**Texto de la página**.
□ □ □ □

1001 batallas que cambiaron la historia – Batalla de Gembloux (1578 d.c.)
El 31 de enero de 1578 las tropas españolas de Juan de Austria y Alejandro Farnesio, se enfrentaron en Gembloux a los ejércitos de los Estados Generales de los Países Bajos, obteniendo una aplastante victoria que daría un notorio giro en el devenir de la guerra.
Llevaba casi 10 años en marcha la Guerra de los 80 años. Atrás quedaban los inicios de la contienda con la victoria protestante en mayo de 1568 en Heiligerlee, y la posterior devolución del golpe por parte de los españoles en Jemmingen. La sustitución como gobernador de los Países Bajos del Duque de Alba por Luis de Requsens, no había logrado frenar las revueltas protestantes, que se recrudecían por momentos.
Felipe II, angustiado por el cariz que tomaban los acontecimientos, resolvió nombrar gobernador, tras la muerte de Requesens en 1576, a su hermanastro Juan de Austria, confiando en que el «Héroe de Lepanto» pudiera hacerse con el control de la situación. Tras su llegada en noviembre de 1576, no perdió un segundo y comenzó a tender puentes con los protestantes.
En febrero de 1577, Juan lograba firmar el conocido como «Edicto Perpetuo» en el cual aceptaba los acuerdos de la «Pacificación de Gante», por los que se declaraba la tolerancia religiosa en los Países Bajos, se realizaba una amnistía para los presos holandeses, se confirmaban y otorgaban nuevos privilegios a la nobleza y el clero protestante, se nombraba a Guillermo de Orange como Estatúder de Holanda y Zelanda, y se sacaban los Tercios Viejos de los Países Bajos en un plazo de 20 días. A cambio, los protestantes reconocían a Felipe II como su rey y a Juan de Austria como gobernador actuando en nombre de éste, y se comprometían a respetar a los católicos de sus territorios.
En marzo los españoles dejaban Amberes y para finales de abril, las tropas españolas, italianas y borgoñonas se retiraban a Milán. Pero los protestantes de Holanda y Zelanda no quisieron adherirse al pacto, rechazando la aceptación del catolicismo en sus territorios. La corta paz que había durado apenas unos meses del año 1577, se rompía. Los calvinistas llamaban a Francisco de Valois, hijo de Francisco I de Francia, para nombrarle gobernador de los Países Bajos, y rompían hostilidades contra los españoles.
El 2 de agosto, las tropas de los Estados Generales se hicieron con Amberes, entregada por los españoles al señor de Treslong, a quien tomaron como prisionero. La noticia fue recibida como un jarro de agua fría, tanto por Juan de Austria como por el propio rey, quien en Madrid reunió inmediatamente a su Consejo de Guerra, resolviendo enviar al Duque de Parma, amigo íntimo y sobrino de Juan, al frente de los Tercios desde Milán.

□ □ □ □

**Material proporcionado**.

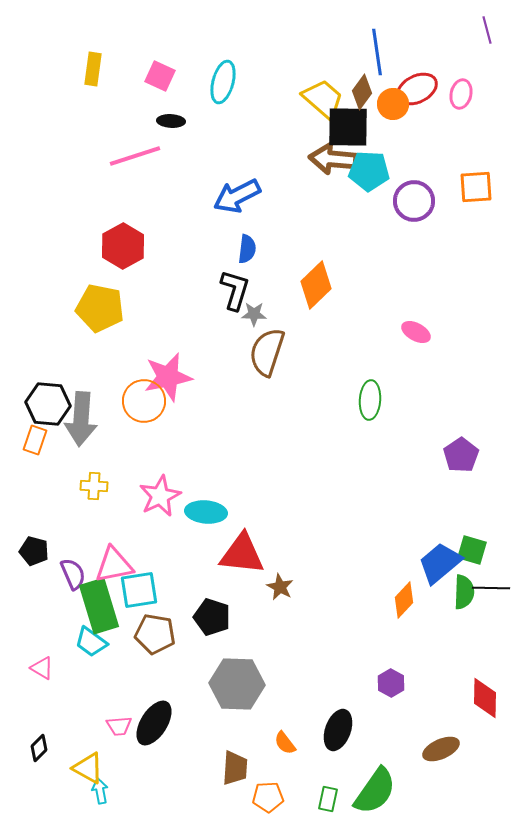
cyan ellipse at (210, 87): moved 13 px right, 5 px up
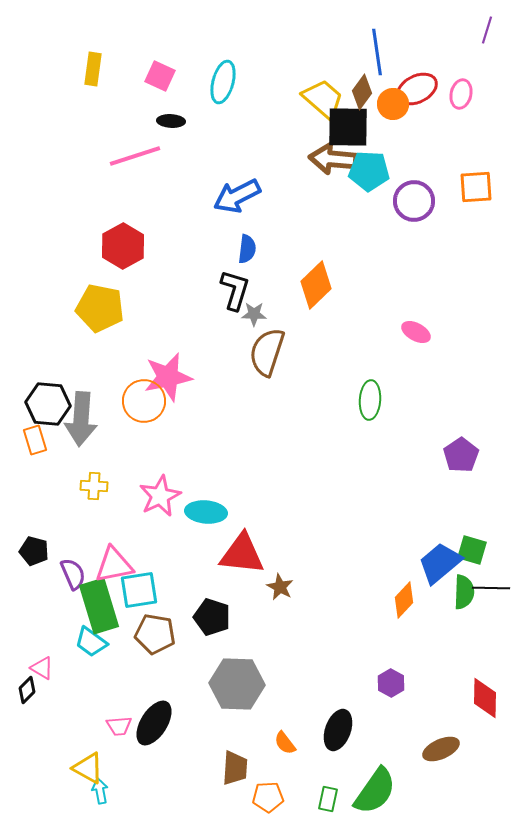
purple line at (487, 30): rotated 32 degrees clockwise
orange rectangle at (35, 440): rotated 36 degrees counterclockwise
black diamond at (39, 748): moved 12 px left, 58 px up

□ □ □ □

**Qué se pide**.
1. Según el texto sobre la batalla de Gembloux, ¿en qué fecha se enfrentaron en Gembloux las tropas españolas y los ejércitos de los Estados Generales de los Países Bajos?
2. Transcribe literalmente el fragmento del texto sobre la batalla de Gembloux que va desde "1001 batallas que" hasta "recrudecían por momentos.", incluidas ambas.

**Respuestas**.
1. El 31 de enero de 1578.

2.
1001 batallas que cambiaron la historia – Batalla de Gembloux (1578 d.c.)
El 31 de enero de 1578 las tropas españolas de Juan de Austria y Alejandro Farnesio, se enfrentaron en Gembloux a los ejércitos de los Estados Generales de los Países Bajos, obteniendo una aplastante victoria que daría un notorio giro en el devenir de la guerra.
Llevaba casi 10 años en marcha la Guerra de los 80 años. Atrás quedaban los inicios de la contienda con la victoria protestante en mayo de 1568 en Heiligerlee, y la posterior devolución del golpe por parte de los españoles en Jemmingen. La sustitución como gobernador de los Países Bajos del Duque de Alba por Luis de Requsens, no había logrado frenar las revueltas protestantes, que se recrudecían por momentos.